Menzie Chinn, taking his turn over at Econbrowser, asks the question "How well are workers doing?"  His answer, to quote pgl at Angry Bear, is "not as great as advertised."  I'm no expert on advertising, but I have waded into these waters before, and have become sufficiently immersed to know that the numbers have become pretty slippery. 

One of Menzie's points is that labor's share of income -- measured by the ratio of paid compensation to gross domestic product -- has fallen way off its 1967-2005 average:


Short_labor_share

That picture is fairly compelling, but it loses some of its bite with slightly longer perspective.  Here's the same picture, this time for the entire period since 1967:


Long_labor_share

The last couple of years look strange only when compared with the immediately preceding years -- which themselves look like an aberration in the period after the great disinflation of the early 1980s.  The labor share calculated by the Bureau of Labor Statistics is a wee bit more favorable to the proposition that workers took it on the chin the last couple of years...


Bls_labor_share_1

... but it is still not clear that this expansion is progressing much differently than the last one.  And, really, this is just where the trouble begins.  My colleagues Paul Gomme and Peter Rupert explain:

... the “historic lows” in labor’s share are observed only in the nonfarm business sector series produced by the Bureau of Labor Statistics. Other measures of labor’s share—for example, for the nonfinancial corporate business sector or the macroeconomy more broadly—are currently near their averages over the last several decades.

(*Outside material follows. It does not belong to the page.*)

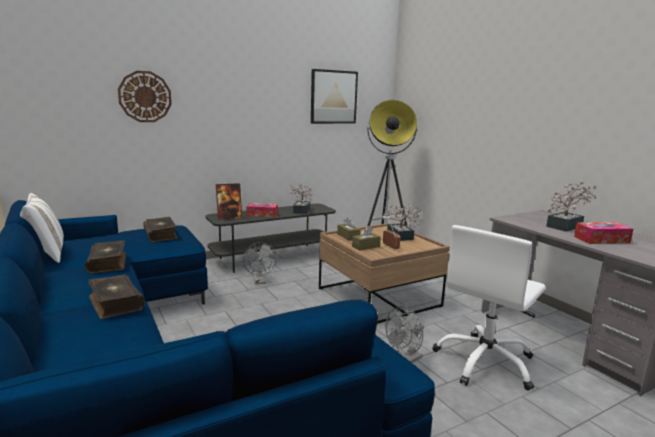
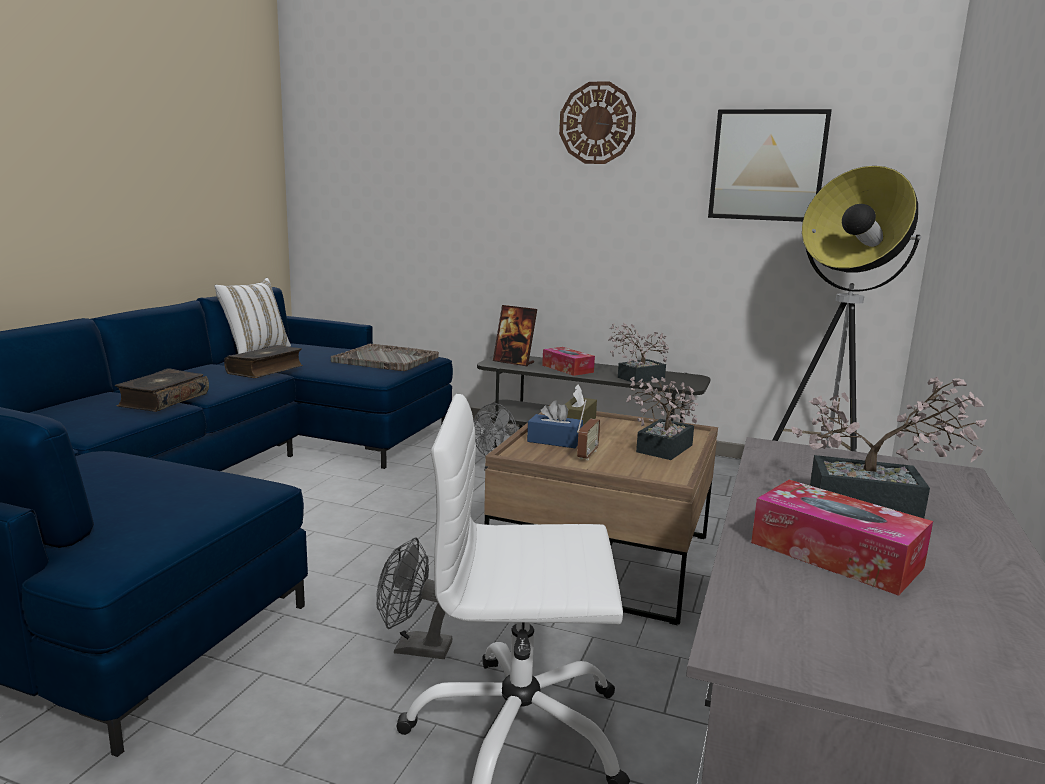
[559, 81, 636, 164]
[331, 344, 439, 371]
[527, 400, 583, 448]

Those alternative measures are ones that avoid, for example, the problems associated with allocating rental income and proprietor's income between labor and capital.  (In other words, they avoid imputing things that we don't observe.)

To me, the labor market remains something of a mystery.  The crux of Menzie's post -- and pgl's endorsement -- is that employment growth, the returns to labor, and so on have been less than they should have been. But I still wonder -- what should they have been?